Le mythe de la guerre de religion
Jérusalem s’est retrouvée sous le feu des projecteurs du fait des récents affrontements entre des colons israéliens et des Palestiniens à la mosquée Al-Aqsa. L’esplanade des mosquées, qu’on appelle aussi Al-Haram Al-Sharif ou le Noble Sanctuaire, contient Al-Aqsa elle-même, le troisième lieu saint de l’islam, et le Dôme du Rocher, où le Prophète Muhammad est monté au ciel selon la tradition. Les Juifs vénèrent ce site car ils croient que deux temples juifs s’y sont trouvés successivement autrefois.
Un certain nombre de Juifs ultra-orthodoxes ont régulièrement violé le statu quo instauré en 1967 en faisant des incursions sur l’esplanade d’Al-Aqsa et en appelant Israël à construire un troisième temple sur ce qu’ils appellent le Mont du Temple. [1] Une vidéo par un Palestinien, des membres du Mouvement du Mont du Temple ont fait d’autres incursions dans Al-Aqsa et, le 30 octobre 2014, Israël a interdit aux Musulmans de prier sur l’esplanade pour la première fois depuis 1967. Les tensions à Jérusalem ont atteint leur point culminant après l’attaque par deux Palestiniens d’une synagogue ultra-orthodoxe le 18 novembre 2014 qui a fait cinq morts : quatre Juifs et un officier de police druze.
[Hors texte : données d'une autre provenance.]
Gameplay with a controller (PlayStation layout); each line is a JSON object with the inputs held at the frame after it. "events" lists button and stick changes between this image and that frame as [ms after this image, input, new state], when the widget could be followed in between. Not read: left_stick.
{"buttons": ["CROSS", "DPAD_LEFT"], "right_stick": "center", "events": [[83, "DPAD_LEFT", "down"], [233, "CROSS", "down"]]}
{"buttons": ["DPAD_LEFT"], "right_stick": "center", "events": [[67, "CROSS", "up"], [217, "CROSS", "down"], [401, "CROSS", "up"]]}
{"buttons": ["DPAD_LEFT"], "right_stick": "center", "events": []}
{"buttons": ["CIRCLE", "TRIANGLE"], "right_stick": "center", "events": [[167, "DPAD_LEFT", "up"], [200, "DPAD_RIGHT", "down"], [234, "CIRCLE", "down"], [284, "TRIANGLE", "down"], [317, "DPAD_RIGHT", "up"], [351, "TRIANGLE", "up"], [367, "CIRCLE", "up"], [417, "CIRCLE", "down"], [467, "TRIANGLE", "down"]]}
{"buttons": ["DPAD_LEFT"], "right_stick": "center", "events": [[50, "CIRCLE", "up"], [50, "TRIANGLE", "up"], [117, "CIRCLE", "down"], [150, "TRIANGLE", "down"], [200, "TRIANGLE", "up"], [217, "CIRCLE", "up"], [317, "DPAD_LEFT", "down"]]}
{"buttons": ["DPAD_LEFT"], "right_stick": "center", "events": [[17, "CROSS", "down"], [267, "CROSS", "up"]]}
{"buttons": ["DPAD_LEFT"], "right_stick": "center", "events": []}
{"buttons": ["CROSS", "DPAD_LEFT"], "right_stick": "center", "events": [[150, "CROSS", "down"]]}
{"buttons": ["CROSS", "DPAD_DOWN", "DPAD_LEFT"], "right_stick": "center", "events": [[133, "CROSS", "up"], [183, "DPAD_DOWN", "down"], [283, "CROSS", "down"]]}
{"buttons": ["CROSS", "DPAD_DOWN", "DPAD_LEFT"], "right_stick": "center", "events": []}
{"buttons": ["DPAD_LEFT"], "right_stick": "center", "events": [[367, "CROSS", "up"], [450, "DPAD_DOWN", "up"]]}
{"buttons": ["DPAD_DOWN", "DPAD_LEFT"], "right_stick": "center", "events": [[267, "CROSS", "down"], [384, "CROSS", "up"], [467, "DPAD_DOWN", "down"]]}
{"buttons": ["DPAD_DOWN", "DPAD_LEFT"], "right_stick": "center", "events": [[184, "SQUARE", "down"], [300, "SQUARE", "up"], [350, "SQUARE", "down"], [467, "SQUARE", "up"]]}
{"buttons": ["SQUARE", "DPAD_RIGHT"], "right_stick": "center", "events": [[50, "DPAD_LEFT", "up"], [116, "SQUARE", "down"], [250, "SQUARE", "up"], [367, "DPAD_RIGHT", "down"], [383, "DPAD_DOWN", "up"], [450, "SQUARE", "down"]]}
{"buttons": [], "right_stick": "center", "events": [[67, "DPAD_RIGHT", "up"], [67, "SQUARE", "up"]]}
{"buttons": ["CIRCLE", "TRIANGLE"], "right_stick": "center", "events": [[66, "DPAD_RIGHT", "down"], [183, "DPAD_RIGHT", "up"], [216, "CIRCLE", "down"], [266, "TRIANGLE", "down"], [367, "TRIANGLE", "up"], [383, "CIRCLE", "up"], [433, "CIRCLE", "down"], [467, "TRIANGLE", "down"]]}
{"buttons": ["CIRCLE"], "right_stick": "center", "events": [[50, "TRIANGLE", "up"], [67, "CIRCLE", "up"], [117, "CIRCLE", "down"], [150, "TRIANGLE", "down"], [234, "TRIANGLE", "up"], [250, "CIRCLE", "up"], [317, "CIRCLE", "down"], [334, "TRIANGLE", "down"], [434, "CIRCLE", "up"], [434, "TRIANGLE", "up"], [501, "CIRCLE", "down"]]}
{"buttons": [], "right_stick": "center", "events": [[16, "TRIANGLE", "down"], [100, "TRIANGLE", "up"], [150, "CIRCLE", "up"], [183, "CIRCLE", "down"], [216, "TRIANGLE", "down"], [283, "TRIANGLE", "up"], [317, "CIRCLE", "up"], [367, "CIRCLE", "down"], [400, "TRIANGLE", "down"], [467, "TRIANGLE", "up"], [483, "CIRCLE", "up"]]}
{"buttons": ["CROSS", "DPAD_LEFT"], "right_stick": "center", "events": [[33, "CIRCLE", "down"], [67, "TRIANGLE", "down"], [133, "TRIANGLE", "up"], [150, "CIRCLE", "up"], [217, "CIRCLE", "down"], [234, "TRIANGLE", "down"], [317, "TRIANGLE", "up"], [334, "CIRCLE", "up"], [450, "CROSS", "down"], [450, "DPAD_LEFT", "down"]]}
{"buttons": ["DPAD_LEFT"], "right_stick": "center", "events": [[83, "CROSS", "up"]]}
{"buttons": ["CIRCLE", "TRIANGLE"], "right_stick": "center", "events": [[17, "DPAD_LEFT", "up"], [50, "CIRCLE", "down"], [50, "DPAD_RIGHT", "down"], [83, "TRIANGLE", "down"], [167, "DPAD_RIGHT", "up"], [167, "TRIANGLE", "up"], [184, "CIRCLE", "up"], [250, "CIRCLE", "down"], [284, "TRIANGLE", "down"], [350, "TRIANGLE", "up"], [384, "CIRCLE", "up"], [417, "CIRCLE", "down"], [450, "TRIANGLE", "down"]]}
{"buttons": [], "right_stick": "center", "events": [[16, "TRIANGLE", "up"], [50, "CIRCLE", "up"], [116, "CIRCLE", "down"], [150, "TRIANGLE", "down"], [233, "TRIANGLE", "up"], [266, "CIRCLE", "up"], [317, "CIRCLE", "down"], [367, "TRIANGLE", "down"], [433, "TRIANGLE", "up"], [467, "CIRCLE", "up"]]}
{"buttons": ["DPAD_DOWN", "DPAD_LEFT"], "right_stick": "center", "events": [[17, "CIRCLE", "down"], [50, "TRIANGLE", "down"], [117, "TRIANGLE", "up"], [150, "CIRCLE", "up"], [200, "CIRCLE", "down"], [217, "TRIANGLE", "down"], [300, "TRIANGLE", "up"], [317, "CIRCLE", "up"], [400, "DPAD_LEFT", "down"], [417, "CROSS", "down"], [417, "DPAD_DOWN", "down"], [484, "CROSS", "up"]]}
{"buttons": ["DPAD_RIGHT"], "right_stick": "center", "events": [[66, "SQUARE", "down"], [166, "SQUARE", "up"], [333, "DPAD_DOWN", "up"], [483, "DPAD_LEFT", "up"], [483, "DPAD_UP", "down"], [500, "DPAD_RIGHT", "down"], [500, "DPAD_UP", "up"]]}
La nouvelle année a commencé par une mise en garde du Moufti de Jérusalem contre le projet d’une organisation israélienne de faire enregistrer la mosquée Al-Aqsa comme propriété israélienne.
Mais cela peut-t-il vraiment être considéré comme le début d’une guerre de religion ? Le conflit politique est-il vraiment devenu une guerre de croyances ? Selon The Guardian (http://www.theguardian.com/commentisfree/2014/nov/20/israel-palestine-conflict-religious-war) : « C’est ce à quoi ressemble une guerre de religion » Un commentateur palestinien d’Al-Hiwar en convient. Moshe Feiglin, membre suppléant de la Knesset, est allé encore plus loin en parlant d’une lutte mondiale « contre les forces du mal de l’Islam le plus extrémiste. » Pire encore, le Mouvement du Mont du temple retourne la situation en proclamant que l’un de ses objectifs est de « libérer le Mont du Temple de l’occupation arabe (islamique) », faisant des colonisateurs les colonisés.
Mais ceux qui qualifient ces événements de guerre religieuse, non seulement ignorent la réalité du déséquilibre de pouvoir entre le colonisateur et le colonisé, mais aussi négligent l’histoire et le contexte dans lequel les événements récents se sont déroulés.
Depuis le temps qu’Israël a la Mosquée Al-Aqsa en ligne de mire…
La loi religieuse juive interdit aux juifs de prier sur l’esplanade d’Al-Aqsa ; la seule obligation des Juifs est de révérer le site, ils ne doivent ni le visiter ou en rien posséder, de peur de profaner le sanctuaire intérieur du temple présumé, et ils doivent prier à Al-Buraq (rebaptisé le Mur occidental). Néanmoins, des extrémistes s’en prennent depuis longtemps à la mosquée Al-Aqsa parce qu’ils veulent reconstruire le Temple. En 1982, Meir Kahane, le chef du parti d’extrême droite Kach, est venu marcher sur l’esplanade, avec dans les mains les plans du temple qu’il voulait construire sur les ruines d’Al-Aqsa. En 1990, 21 Palestiniens ont été tués (http://www.pij.org/details.php?id=646) et 150 ont été blessés dans des affrontements avec des membres du Mouvement du Mont du Temple qui tentaient de pénétrer dans Al-Aqsa et de poser la pierre de fondation du Temple. En 1996, des fouilles israéliennes et le percement de tunnels près de Al-Aqsa ont déclenché des émeutes qui ont entraîné la mort de 70 Palestiniens et de 15 soldats israéliens.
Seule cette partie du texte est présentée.